La relation entre les Américains et les Chinois a mal commencé. Lorsque Lincoln donne son feu vert à la construction d’une première ligne ferroviaire joignant l’est des États-Unis à la côte Ouest, la compagnie californienne chargée de construire sa moitié occidentale fait massivement appel, en 1863, à une main-d’œuvre chinoise. Sur le chantier, les conditions de travail sont effroyables. Des milliers d’ouvriers meurent. Mais le pire est à venir. Une fois la voie ferrée mise en service (en 1869), la Californie est sujette à une terrible crise économique. Une vague raciste s’abat alors sur la communauté chinoise de 80 000 âmes. Le « péril jaune », comme on l’appellera, s’enracine. Objet de mille fantasmes, les Chinois, jugés « inassimilables », sont accusés de diffuser les pires maladies. Entre 1870 et 1910, on comptera une centaine de véritables pogroms sur la côte ouest américaine, avec assassinats, incendies et saccages de quartiers commis par des foules déchaînées. En 1882, le Congrès votera la première loi interdisant l’accès aux États-Unis à une population spécifique : les Chinois.

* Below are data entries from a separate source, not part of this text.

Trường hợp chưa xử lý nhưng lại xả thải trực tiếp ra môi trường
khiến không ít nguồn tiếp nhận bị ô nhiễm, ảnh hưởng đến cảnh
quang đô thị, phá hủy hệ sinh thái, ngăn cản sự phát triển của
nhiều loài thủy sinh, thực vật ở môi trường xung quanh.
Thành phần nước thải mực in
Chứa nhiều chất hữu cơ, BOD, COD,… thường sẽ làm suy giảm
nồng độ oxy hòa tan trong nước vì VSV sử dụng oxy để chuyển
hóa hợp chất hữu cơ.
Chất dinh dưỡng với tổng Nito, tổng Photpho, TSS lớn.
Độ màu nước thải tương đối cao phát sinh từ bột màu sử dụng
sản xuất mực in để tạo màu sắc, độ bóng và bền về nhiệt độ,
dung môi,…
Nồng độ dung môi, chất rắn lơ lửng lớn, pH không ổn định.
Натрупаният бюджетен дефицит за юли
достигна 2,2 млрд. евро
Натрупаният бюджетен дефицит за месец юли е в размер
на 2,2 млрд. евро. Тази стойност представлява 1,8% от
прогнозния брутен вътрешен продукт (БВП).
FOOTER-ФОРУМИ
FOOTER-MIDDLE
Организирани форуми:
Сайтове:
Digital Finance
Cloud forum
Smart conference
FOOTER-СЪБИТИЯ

Un siècle et demi plus tard, on compte 3,8 millions de Sino-Américains. Et plus d’un million de Chinois de Chine sont passés par les universités américaines depuis vingt ans, dont un tiers est resté vivre aux États-Unis. Mieux : jusqu’à peu, les Chinois y étaient perçus comme « l’immigration désirée », celle qui adhère le plus facilement au mode de vie américain. Or, voici que l’idée que les Chinois représentent une menace existentielle connaît un renouveau de ferveur outre-Atlantique. Jamais, depuis la fin du communisme, l’expression de « guerre froide » n’a été autant utilisée aux États-Unis. Notre numéro, cette semaine, montre d’abord que la relation sino-américaine est à nouveau en train de basculer. Et le raidissement chinois face à Hong Kong en est probablement un signe annonciateur majeur.

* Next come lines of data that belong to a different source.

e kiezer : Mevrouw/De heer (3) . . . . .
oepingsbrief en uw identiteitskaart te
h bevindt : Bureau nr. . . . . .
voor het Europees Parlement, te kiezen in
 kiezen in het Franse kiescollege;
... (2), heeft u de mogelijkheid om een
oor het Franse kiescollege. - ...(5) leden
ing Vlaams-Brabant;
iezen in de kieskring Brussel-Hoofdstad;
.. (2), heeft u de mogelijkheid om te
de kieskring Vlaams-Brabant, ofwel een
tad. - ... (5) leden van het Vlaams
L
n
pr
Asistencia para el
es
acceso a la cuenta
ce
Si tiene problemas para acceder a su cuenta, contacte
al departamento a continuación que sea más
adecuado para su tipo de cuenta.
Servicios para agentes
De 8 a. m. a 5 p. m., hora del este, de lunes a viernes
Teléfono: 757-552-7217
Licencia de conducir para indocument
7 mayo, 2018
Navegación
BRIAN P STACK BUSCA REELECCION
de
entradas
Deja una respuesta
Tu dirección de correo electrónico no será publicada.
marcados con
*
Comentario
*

C’est entendu, Donald Trump, le président américain, et son homologue chinois, Xi Jinping, sont deux mâles dominants. « Je suis un nationaliste. Le nationalisme n’est pas un gros mot », déclarait Donald Trump en mai 2017. Quant à son adversaire chinois et à son régime, leur tendance à flatter les propensions nationalistes de leur population dès qu’ils se retrouvent en difficulté n’est plus à démontrer. Ah oui, ce sont aussi, à présent, les deux premières puissances mondiales. L’une détient la puissance financière, technologique et militaire – et se sent à des degrés divers en déclin. La seconde possède la puissance démographique et industrielle, et vit dans le sentiment ancré que, désormais, le pendule de l’Histoire penche de son côté. Les ingrédients sont en place pour un affrontement majeur.